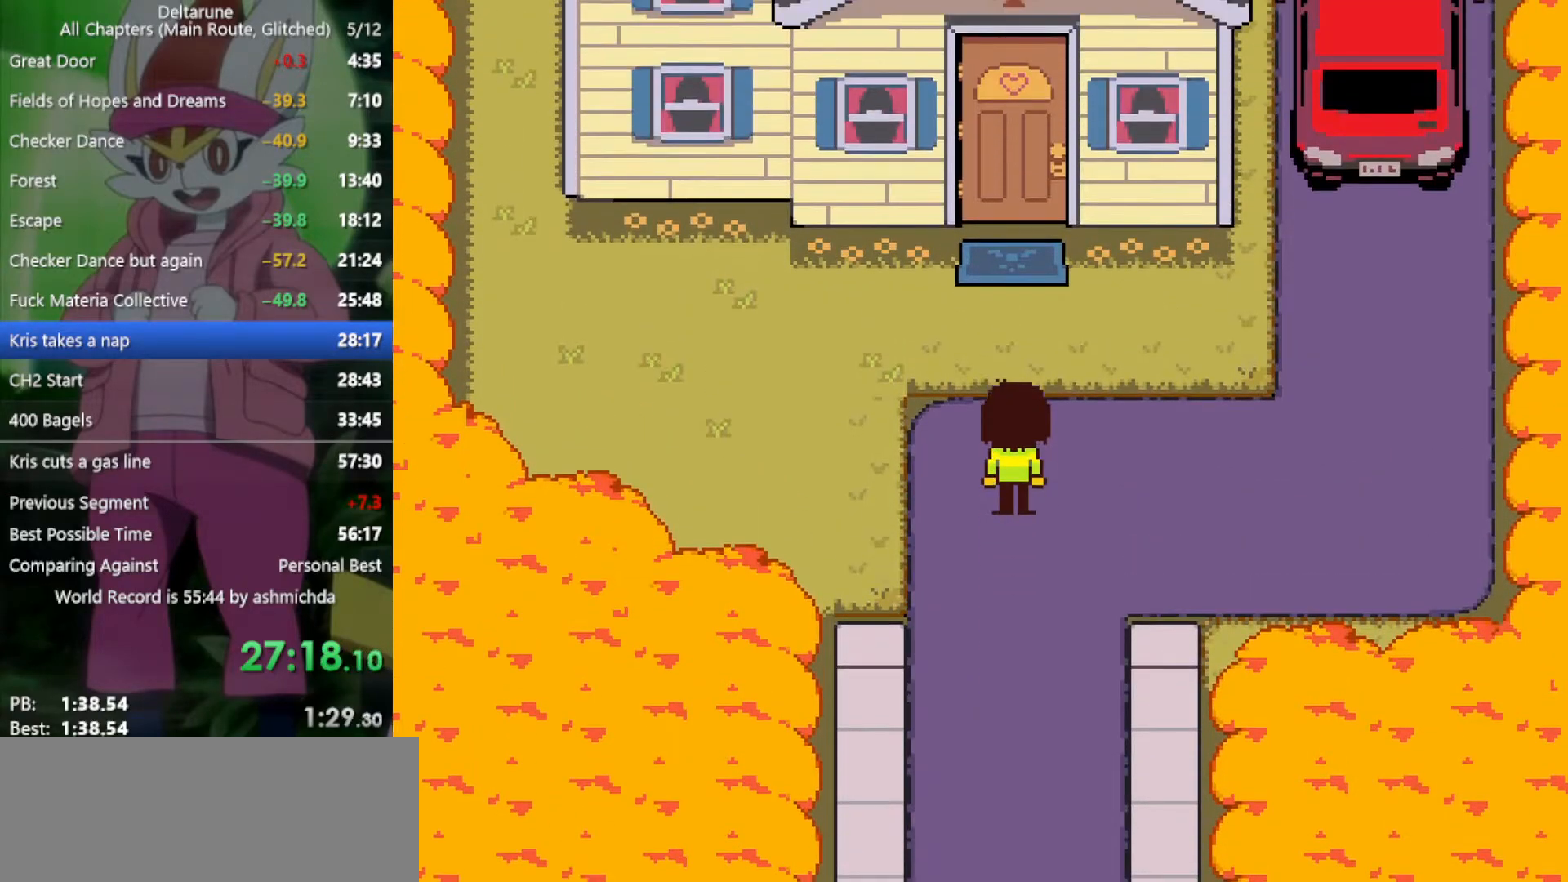
{"keys": ["up", "x"], "events": []}
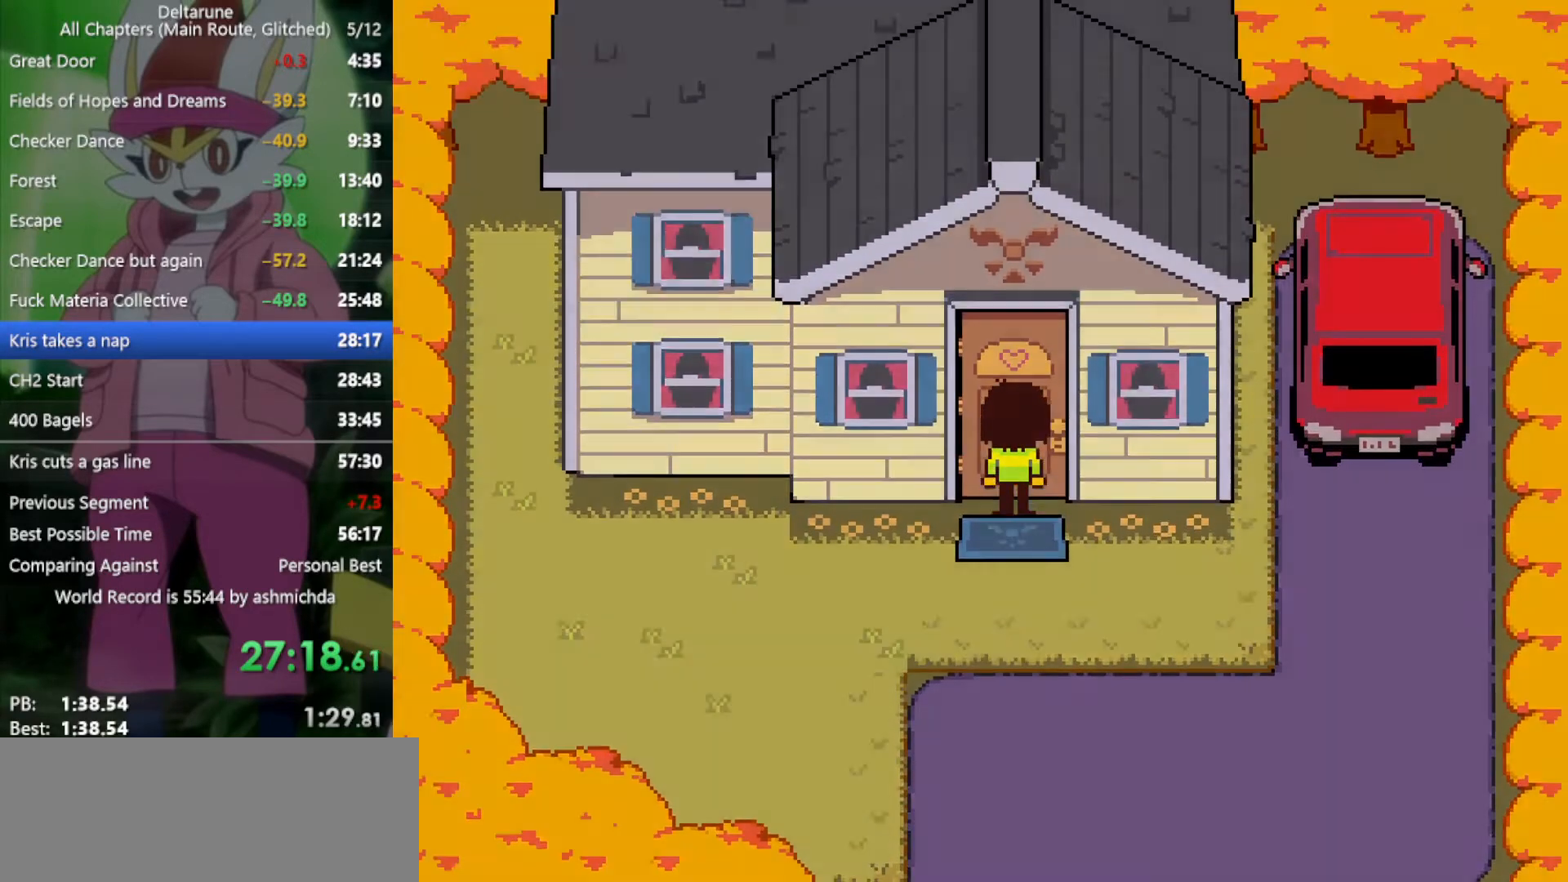
{"keys": ["left", "x", "z"], "events": [[67, "left", "down"], [100, "up", "up"], [150, "z", "down"], [250, "z", "up"], [333, "z", "down"], [383, "z", "up"], [483, "z", "down"]]}
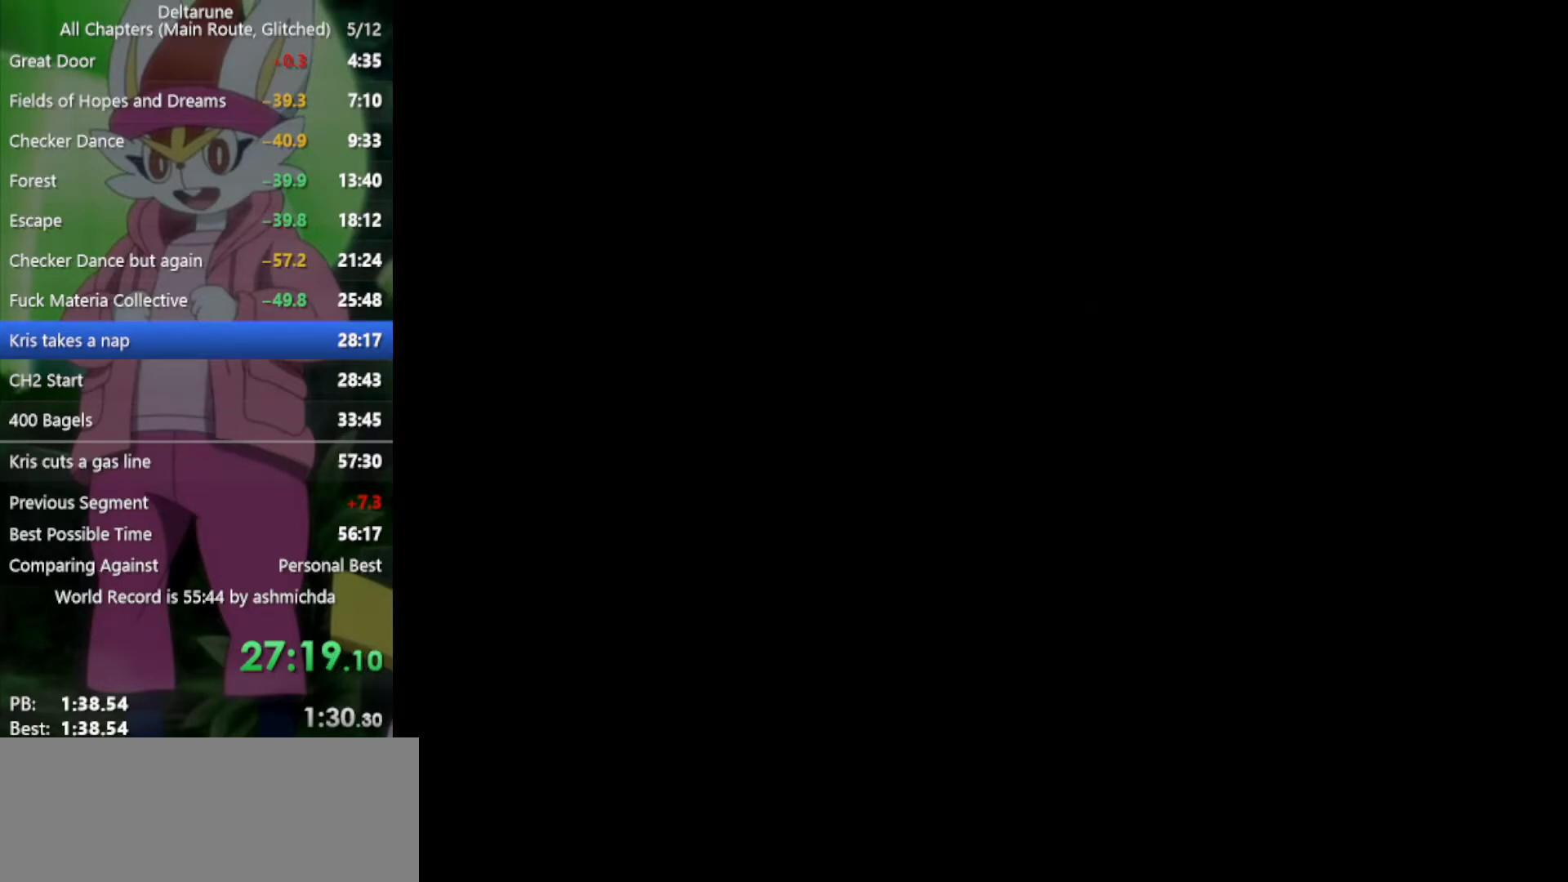
{"keys": ["left", "x"], "events": [[17, "z", "up"], [117, "z", "down"], [167, "return", "down"], [167, "z", "up"], [250, "return", "up"], [250, "z", "down"], [300, "return", "down"], [350, "return", "up"], [350, "z", "up"]]}
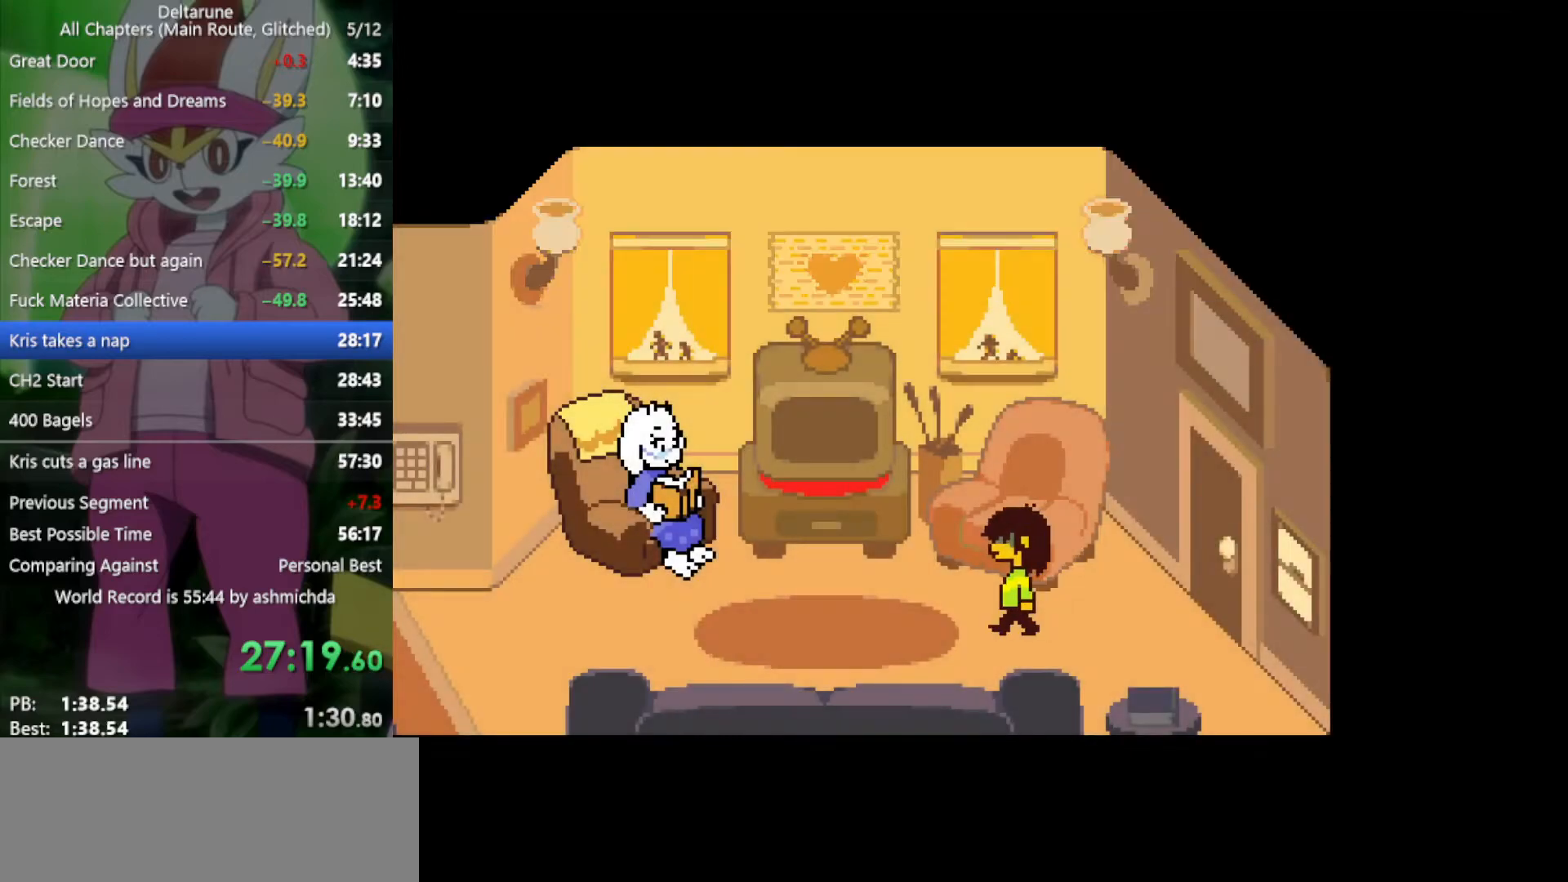
{"keys": ["left", "x"], "events": []}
-------------------------
Isolate each line of the listing above that includes "down". Copy it.

{"keys": ["left", "x", "z"], "events": [[67, "left", "down"], [100, "up", "up"], [150, "z", "down"], [250, "z", "up"], [333, "z", "down"], [383, "z", "up"], [483, "z", "down"]]}
{"keys": ["left", "x"], "events": [[17, "z", "up"], [117, "z", "down"], [167, "return", "down"], [167, "z", "up"], [250, "return", "up"], [250, "z", "down"], [300, "return", "down"], [350, "return", "up"], [350, "z", "up"]]}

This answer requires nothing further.